RECORDS PROVIDED:
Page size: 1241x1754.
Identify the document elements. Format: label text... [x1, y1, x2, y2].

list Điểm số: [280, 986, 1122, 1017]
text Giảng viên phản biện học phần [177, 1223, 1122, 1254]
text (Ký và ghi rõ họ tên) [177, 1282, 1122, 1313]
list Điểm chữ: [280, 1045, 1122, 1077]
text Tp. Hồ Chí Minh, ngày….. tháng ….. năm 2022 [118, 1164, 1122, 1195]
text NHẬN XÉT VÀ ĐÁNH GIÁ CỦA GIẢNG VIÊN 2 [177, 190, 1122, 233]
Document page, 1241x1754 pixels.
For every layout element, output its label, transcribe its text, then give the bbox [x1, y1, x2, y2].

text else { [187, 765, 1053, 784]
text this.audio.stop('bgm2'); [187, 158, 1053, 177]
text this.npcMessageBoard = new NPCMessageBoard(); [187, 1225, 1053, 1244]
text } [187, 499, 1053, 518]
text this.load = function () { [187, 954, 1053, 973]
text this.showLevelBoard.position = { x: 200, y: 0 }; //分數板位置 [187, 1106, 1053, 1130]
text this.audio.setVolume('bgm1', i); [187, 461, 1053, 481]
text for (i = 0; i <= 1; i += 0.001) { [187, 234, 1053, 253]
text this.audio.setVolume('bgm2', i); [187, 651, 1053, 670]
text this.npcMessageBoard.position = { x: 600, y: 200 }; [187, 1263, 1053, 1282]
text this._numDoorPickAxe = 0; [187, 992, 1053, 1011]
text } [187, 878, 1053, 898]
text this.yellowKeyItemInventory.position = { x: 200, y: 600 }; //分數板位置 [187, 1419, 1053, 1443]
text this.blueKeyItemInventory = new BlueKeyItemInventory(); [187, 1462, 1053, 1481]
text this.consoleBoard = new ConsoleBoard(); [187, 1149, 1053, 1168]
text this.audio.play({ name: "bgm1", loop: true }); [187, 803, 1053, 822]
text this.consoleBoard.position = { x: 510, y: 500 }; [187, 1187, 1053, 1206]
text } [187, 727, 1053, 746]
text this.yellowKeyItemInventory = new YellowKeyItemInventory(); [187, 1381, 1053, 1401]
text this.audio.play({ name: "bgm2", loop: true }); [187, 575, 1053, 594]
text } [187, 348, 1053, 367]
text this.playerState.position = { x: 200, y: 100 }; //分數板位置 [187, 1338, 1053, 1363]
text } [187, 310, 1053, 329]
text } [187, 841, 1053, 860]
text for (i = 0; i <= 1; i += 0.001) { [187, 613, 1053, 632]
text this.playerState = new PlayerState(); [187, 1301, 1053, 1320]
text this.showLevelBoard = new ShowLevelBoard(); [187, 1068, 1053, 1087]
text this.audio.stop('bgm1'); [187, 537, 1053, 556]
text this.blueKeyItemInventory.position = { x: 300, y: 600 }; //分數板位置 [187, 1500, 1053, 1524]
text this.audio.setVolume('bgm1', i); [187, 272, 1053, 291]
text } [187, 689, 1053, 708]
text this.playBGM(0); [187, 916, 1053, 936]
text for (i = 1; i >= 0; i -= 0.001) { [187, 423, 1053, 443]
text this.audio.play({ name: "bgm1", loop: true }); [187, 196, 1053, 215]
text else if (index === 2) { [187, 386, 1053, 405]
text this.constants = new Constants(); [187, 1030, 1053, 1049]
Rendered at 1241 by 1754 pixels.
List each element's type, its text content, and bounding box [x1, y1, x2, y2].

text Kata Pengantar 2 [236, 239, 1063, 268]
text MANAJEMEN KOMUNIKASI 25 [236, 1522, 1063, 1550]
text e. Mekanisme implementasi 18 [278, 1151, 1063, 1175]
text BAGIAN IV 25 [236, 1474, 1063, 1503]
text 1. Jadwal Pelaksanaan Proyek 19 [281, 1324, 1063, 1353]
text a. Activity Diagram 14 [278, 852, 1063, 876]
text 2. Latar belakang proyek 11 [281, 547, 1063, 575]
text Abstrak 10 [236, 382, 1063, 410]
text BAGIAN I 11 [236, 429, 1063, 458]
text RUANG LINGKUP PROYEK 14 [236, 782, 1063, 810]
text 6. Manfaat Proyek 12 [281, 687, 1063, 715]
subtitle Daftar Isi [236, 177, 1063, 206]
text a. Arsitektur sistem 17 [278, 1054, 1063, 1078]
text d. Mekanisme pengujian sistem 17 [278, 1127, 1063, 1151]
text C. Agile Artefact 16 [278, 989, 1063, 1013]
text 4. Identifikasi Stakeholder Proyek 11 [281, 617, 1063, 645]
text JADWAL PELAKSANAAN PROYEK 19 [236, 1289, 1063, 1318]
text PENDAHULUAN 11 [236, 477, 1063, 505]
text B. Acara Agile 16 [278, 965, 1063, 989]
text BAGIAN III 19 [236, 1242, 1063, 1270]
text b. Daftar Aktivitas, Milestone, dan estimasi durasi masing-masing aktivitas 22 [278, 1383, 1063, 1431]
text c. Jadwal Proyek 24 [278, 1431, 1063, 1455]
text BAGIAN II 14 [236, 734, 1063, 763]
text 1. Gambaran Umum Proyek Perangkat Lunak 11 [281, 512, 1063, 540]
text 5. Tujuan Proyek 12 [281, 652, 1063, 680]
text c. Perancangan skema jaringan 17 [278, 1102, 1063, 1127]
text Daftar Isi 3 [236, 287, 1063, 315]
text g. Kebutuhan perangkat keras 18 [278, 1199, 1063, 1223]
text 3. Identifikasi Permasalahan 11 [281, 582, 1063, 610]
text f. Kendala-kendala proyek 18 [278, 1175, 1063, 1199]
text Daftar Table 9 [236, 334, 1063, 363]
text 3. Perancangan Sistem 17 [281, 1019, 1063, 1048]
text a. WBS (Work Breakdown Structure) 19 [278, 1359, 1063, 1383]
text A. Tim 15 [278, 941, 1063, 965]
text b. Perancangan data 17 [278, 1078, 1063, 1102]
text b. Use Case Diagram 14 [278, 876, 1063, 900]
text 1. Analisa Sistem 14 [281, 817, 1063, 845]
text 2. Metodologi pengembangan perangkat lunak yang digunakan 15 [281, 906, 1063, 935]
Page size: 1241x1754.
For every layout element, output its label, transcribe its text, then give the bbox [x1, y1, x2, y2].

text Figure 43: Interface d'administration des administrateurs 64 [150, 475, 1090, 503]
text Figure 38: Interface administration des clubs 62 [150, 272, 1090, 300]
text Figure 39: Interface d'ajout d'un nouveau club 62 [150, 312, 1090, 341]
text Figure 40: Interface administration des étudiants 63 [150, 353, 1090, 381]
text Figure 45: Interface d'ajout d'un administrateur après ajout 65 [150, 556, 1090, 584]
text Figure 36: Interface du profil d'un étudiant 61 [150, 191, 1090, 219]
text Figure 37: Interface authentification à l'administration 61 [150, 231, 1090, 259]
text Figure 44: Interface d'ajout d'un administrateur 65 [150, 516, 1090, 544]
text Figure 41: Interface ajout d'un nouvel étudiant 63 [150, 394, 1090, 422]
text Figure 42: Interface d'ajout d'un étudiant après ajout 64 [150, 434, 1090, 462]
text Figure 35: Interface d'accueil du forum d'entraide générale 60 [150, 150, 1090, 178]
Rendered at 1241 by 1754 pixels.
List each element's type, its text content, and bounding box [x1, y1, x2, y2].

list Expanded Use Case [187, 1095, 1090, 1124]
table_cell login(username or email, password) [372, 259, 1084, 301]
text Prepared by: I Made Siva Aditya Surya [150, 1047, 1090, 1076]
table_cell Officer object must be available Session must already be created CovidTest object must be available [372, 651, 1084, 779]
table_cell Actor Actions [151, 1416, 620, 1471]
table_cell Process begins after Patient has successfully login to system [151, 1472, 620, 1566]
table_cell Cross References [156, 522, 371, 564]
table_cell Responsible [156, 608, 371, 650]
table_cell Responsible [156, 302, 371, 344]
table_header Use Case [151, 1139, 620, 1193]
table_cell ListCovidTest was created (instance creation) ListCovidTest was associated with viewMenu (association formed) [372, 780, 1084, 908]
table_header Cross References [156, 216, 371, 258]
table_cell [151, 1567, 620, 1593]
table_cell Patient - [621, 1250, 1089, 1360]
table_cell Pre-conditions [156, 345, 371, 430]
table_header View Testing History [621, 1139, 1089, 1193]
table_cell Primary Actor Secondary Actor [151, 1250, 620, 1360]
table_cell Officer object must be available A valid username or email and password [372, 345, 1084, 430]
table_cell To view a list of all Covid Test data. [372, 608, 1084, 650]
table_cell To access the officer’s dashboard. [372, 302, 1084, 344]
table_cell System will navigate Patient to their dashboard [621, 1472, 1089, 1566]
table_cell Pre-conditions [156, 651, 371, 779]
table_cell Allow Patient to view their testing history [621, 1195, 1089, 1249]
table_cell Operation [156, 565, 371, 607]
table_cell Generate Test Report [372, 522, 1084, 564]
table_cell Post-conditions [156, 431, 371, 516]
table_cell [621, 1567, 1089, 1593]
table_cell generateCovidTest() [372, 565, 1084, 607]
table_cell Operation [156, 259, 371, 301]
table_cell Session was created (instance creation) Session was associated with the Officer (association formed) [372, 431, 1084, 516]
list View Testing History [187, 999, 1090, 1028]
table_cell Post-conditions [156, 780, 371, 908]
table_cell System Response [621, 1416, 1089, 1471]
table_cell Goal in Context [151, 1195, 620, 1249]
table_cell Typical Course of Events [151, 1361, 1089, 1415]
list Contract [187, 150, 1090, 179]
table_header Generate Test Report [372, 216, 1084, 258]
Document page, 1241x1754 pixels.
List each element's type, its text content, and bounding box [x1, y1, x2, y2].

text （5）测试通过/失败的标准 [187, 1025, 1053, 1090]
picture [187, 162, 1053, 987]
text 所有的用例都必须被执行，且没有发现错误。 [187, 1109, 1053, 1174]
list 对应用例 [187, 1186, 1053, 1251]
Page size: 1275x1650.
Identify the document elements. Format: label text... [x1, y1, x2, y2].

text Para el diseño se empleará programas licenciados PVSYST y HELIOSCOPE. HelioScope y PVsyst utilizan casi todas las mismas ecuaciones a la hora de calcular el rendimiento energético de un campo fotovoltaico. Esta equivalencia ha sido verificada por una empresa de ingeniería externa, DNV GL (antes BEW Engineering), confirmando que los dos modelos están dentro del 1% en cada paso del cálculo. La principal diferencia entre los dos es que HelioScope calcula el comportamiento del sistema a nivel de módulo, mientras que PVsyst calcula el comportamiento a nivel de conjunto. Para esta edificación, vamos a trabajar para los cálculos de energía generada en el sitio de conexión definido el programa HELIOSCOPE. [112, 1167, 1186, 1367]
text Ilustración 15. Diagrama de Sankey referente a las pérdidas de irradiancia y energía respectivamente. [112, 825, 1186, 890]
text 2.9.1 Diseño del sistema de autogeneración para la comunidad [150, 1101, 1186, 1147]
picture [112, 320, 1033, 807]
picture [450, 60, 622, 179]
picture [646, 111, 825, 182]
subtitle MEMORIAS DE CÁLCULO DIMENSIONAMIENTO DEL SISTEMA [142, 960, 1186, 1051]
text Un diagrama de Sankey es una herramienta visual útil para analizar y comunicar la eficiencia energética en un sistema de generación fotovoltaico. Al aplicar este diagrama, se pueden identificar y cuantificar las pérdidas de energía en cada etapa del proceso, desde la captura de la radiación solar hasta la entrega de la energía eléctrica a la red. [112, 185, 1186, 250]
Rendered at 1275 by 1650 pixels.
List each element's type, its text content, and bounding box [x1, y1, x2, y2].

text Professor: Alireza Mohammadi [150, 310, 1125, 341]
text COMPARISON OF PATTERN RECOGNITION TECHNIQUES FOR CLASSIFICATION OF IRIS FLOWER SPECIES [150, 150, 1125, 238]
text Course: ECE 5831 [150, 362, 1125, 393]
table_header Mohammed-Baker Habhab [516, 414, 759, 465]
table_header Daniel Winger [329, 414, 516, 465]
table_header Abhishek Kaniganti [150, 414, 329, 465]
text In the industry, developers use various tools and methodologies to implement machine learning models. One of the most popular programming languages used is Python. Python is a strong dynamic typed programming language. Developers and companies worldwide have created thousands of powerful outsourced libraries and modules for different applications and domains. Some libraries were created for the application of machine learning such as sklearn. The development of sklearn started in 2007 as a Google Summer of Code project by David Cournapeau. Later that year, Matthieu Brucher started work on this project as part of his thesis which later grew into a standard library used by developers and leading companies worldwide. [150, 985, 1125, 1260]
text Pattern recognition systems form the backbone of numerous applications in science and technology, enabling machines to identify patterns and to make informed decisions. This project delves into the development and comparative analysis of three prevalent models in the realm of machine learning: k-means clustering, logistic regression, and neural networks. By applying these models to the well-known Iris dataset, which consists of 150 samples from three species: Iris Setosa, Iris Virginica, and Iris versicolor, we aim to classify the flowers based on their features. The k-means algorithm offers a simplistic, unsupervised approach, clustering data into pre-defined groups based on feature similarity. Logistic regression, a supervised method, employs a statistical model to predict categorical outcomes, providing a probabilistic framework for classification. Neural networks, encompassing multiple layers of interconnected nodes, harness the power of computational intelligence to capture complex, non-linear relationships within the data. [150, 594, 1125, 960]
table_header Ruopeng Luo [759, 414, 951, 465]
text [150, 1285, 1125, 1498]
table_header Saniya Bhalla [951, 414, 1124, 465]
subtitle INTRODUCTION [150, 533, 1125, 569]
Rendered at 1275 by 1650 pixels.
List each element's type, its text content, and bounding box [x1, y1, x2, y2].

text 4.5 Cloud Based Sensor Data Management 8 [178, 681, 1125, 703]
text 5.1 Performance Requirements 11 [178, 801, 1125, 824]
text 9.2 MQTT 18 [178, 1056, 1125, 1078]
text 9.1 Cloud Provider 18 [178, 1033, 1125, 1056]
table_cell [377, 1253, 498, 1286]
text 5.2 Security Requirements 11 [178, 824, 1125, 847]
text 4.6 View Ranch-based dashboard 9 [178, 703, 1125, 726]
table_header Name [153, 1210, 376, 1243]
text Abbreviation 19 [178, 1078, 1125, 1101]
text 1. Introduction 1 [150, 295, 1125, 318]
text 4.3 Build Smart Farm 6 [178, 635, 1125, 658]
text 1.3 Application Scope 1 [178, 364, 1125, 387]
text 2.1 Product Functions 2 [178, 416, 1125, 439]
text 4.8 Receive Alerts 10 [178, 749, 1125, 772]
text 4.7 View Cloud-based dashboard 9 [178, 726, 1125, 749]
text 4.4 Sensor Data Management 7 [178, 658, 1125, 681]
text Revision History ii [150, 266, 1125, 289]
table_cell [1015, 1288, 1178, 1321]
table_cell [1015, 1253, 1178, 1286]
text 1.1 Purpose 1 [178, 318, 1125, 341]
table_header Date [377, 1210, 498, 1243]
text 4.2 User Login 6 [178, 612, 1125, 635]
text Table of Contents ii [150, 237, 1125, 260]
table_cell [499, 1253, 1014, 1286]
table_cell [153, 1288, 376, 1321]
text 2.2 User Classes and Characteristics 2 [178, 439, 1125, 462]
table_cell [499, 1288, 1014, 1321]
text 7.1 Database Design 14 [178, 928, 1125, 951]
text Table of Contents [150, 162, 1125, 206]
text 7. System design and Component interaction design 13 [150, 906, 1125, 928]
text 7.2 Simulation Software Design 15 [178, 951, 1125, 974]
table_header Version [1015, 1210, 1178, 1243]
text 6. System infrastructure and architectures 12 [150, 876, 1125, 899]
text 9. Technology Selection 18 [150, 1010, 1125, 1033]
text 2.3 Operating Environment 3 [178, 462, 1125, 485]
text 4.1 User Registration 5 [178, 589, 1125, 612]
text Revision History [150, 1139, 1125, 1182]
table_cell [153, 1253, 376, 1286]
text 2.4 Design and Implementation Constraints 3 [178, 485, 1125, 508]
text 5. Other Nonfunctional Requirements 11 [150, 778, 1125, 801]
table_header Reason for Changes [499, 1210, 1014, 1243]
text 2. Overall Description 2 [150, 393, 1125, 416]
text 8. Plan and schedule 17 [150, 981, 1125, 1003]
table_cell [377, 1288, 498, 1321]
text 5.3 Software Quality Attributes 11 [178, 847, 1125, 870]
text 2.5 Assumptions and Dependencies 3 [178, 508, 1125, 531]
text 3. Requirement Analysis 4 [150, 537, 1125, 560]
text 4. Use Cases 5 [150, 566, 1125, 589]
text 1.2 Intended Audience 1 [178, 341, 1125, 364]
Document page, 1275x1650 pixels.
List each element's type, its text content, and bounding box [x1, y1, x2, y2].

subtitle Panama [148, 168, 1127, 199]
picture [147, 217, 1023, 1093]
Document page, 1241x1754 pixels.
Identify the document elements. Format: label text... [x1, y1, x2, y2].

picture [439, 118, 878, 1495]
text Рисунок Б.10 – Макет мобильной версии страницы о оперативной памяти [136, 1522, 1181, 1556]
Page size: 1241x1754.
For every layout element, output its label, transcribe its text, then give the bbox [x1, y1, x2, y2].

DESCRIPTION OF THE TASK:
Report the lines above that have the word "Post" in them.

RESPONSE TO THE EXERCISE:
table_cell Post-conditions [156, 431, 371, 516]
table_cell Post-conditions [156, 780, 371, 908]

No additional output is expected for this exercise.